Detected change data:
==================================================

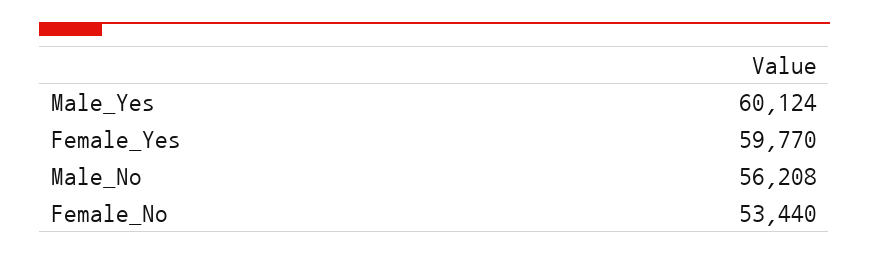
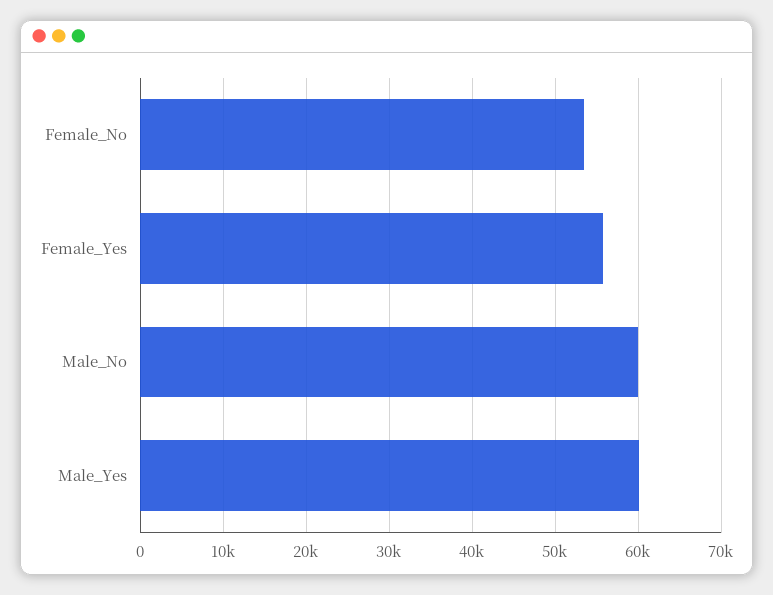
  {
    "Male_Yes": 60124,
-   "Female_Yes": 59770,
+   "Female_Yes": 56000,
-   "Male_No": 56208,
+   "Male_No": 60000,
    "Female_No": 53440
  }

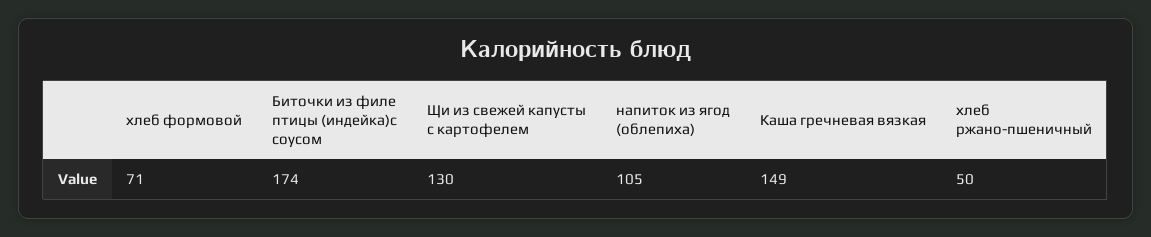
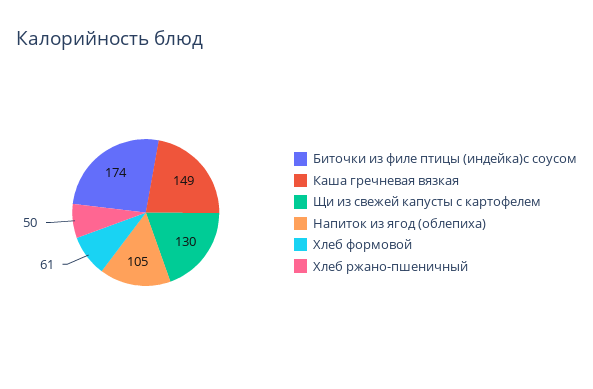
  {
-   "хлеб формовой": 71,
+   "хлеб формовой": 61,
    "Биточки из филе птицы (индейка)с соусом": 174,
    "Щи из свежей капусты с картофелем": 130,
    "напиток из ягод (облепиха)": 105,
    "Каша гречневая вязкая": 149,
    "хлеб ржано-пшеничный": 50
  }

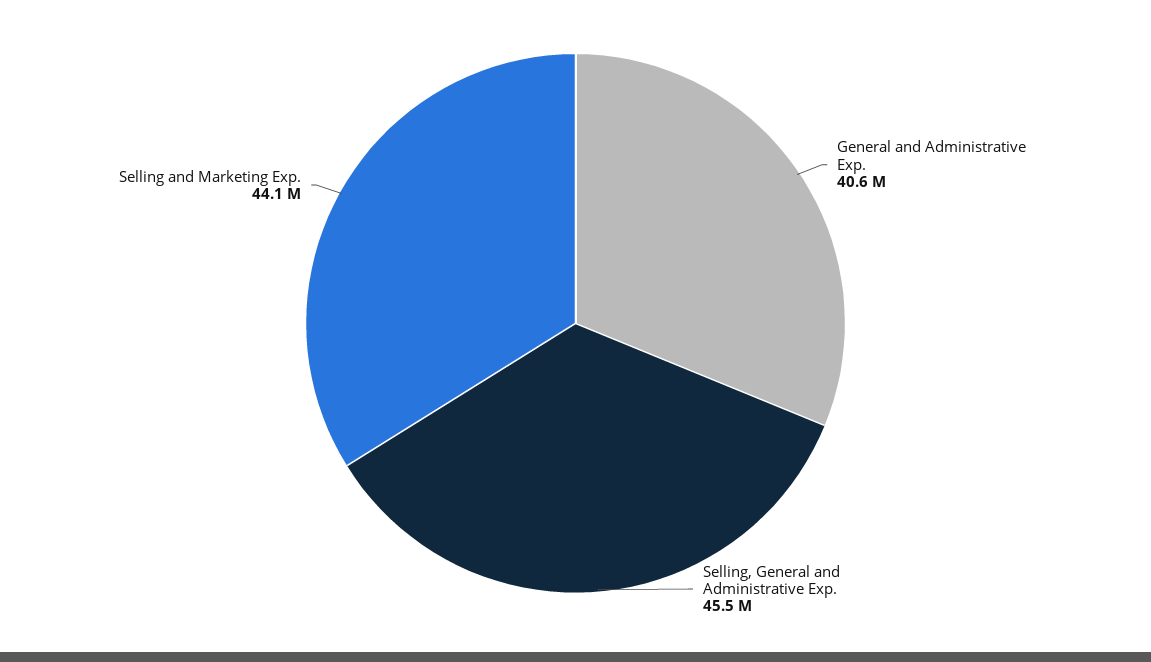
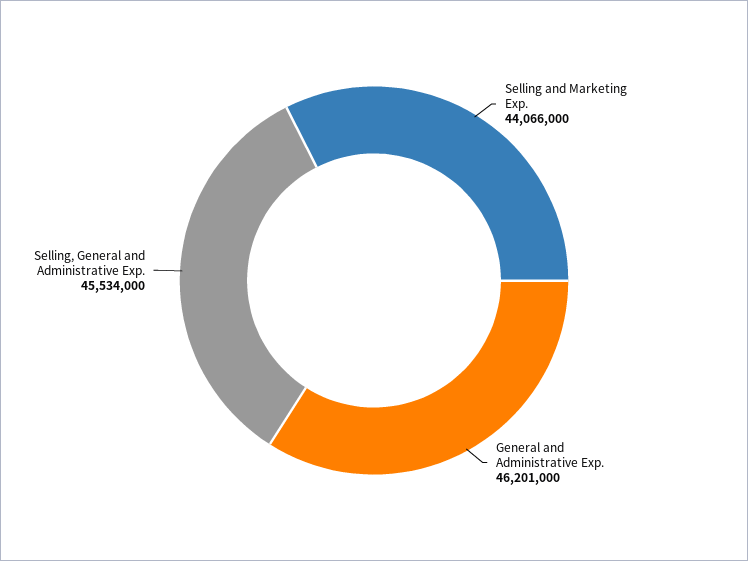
  {
-   "General and Administrative Exp.": 40600000,
+   "General and Administrative Exp.": 46201000,
    "Selling, General and Administrative Exp.": 45534000,
    "Selling and Marketing Exp.": 44066000
  }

==================================================

To do ▸ Every record must be copied exactly, with images dropped from the result.

Solution for this exercise ▸
  {
    "Male_Yes": 60124,
-   "Female_Yes": 59770,
+   "Female_Yes": 56000,
-   "Male_No": 56208,
+   "Male_No": 60000,
    "Female_No": 53440
  }

  {
-   "хлеб формовой": 71,
+   "хлеб формовой": 61,
    "Биточки из филе птицы (индейка)с соусом": 174,
    "Щи из свежей капусты с картофелем": 130,
    "напиток из ягод (облепиха)": 105,
    "Каша гречневая вязкая": 149,
    "хлеб ржано-пшеничный": 50
  }

  {
-   "General and Administrative Exp.": 40600000,
+   "General and Administrative Exp.": 46201000,
    "Selling, General and Administrative Exp.": 45534000,
    "Selling and Marketing Exp.": 44066000
  }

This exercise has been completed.